- REQUIREMENT: Repeat the records below exactly as they appear, leaving out any pictures.

- EXERCISE MATERIAL:
-*-*-

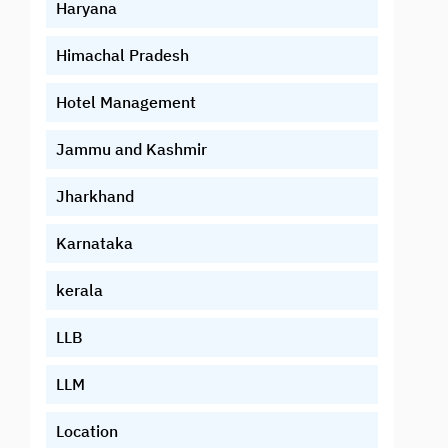
Haryana
Himachal Pradesh
Hotel Management
Jammu and Kashmir
Jharkhand
Karnataka
kerala
LLB
LLM
Location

-*-*-

- EXERCISE ANSWER:
Haryana
Himachal Pradesh
Hotel Management
Jammu and Kashmir
Jharkhand
Karnataka
kerala
LLB
LLM
Location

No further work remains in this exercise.